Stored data
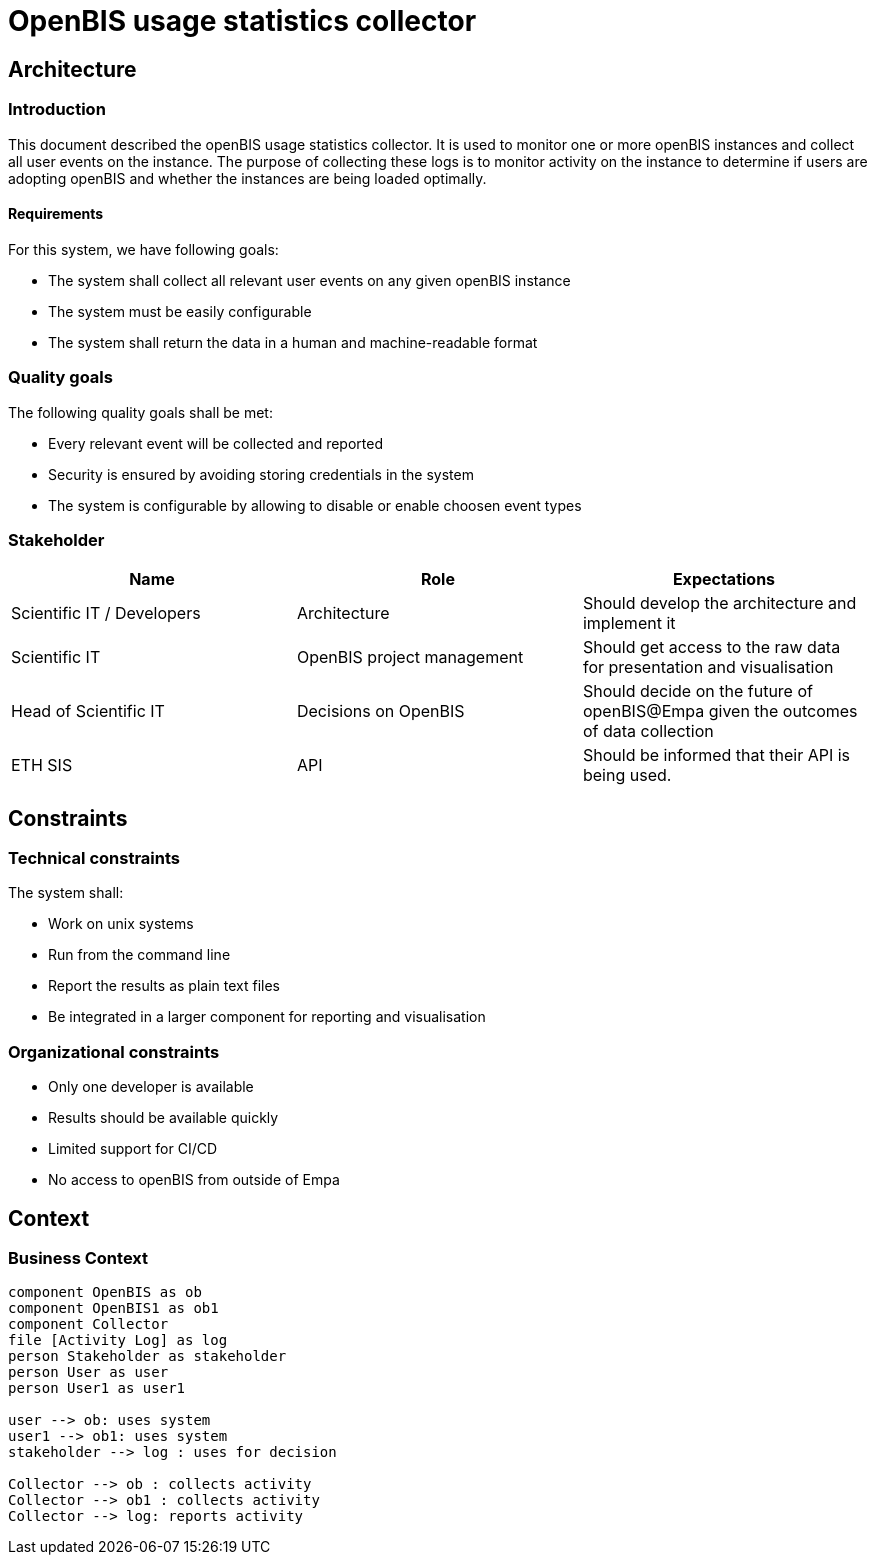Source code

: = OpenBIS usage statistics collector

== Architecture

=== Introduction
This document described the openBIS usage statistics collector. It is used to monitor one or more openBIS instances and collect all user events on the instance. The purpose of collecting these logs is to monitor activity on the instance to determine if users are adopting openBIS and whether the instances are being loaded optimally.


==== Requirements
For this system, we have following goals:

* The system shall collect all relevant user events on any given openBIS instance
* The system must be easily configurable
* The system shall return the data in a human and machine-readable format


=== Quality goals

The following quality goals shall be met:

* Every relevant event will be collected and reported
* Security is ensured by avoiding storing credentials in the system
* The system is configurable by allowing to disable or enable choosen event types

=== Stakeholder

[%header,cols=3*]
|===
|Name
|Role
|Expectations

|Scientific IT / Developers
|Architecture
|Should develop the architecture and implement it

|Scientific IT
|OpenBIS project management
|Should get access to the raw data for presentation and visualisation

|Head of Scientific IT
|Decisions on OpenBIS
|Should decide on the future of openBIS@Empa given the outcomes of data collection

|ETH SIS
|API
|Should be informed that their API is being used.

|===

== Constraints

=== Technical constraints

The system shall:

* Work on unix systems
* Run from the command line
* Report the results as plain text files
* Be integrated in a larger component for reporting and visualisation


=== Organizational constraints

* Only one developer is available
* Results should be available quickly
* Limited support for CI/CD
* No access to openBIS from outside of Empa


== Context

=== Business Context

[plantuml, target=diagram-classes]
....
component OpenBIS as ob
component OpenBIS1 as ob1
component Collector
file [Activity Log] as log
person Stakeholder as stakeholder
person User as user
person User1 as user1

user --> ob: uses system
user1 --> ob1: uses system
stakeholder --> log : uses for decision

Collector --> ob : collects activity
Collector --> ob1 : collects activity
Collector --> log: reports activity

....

• Exercise description
What is needed is a word-for-word copy of the data above, free of any images.

• Output of the exercise
Source code

: = OpenBIS usage statistics collector

== Architecture

=== Introduction
This document described the openBIS usage statistics collector. It is used to monitor one or more openBIS instances and collect all user events on the instance. The purpose of collecting these logs is to monitor activity on the instance to determine if users are adopting openBIS and whether the instances are being loaded optimally.


==== Requirements
For this system, we have following goals:

* The system shall collect all relevant user events on any given openBIS instance
* The system must be easily configurable
* The system shall return the data in a human and machine-readable format


=== Quality goals

The following quality goals shall be met:

* Every relevant event will be collected and reported
* Security is ensured by avoiding storing credentials in the system
* The system is configurable by allowing to disable or enable choosen event types

=== Stakeholder

[%header,cols=3*]
|===
|Name
|Role
|Expectations

|Scientific IT / Developers
|Architecture
|Should develop the architecture and implement it

|Scientific IT
|OpenBIS project management
|Should get access to the raw data for presentation and visualisation

|Head of Scientific IT
|Decisions on OpenBIS
|Should decide on the future of openBIS@Empa given the outcomes of data collection

|ETH SIS
|API
|Should be informed that their API is being used.

|===

== Constraints

=== Technical constraints

The system shall:

* Work on unix systems
* Run from the command line
* Report the results as plain text files
* Be integrated in a larger component for reporting and visualisation


=== Organizational constraints

* Only one developer is available
* Results should be available quickly
* Limited support for CI/CD
* No access to openBIS from outside of Empa


== Context

=== Business Context

[plantuml, target=diagram-classes]
....
component OpenBIS as ob
component OpenBIS1 as ob1
component Collector
file [Activity Log] as log
person Stakeholder as stakeholder
person User as user
person User1 as user1

user --> ob: uses system
user1 --> ob1: uses system
stakeholder --> log : uses for decision

Collector --> ob : collects activity
Collector --> ob1 : collects activity
Collector --> log: reports activity

....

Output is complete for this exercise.